TASK STATEMENT: Convert every line of the data below into a single numbered list, skipping any blank lines.
GIVEN INFORMATION: Begin
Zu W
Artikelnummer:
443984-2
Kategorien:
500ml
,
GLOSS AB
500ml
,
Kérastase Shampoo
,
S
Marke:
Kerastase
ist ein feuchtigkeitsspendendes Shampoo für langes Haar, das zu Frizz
GIVEN INFORMATION: End
OUTPUT FOR THIS TASK:
1. Zu W
2. Artikelnummer:
3. 443984-2
4. Kategorien:
5. 500ml
6. ,
7. GLOSS AB
8. 500ml
9. ,
10. Kérastase Shampoo
11. ,
12. S
13. Marke:
14. Kerastase
15. ist ein feuchtigkeitsspendendes Shampoo für langes Haar, das zu Frizz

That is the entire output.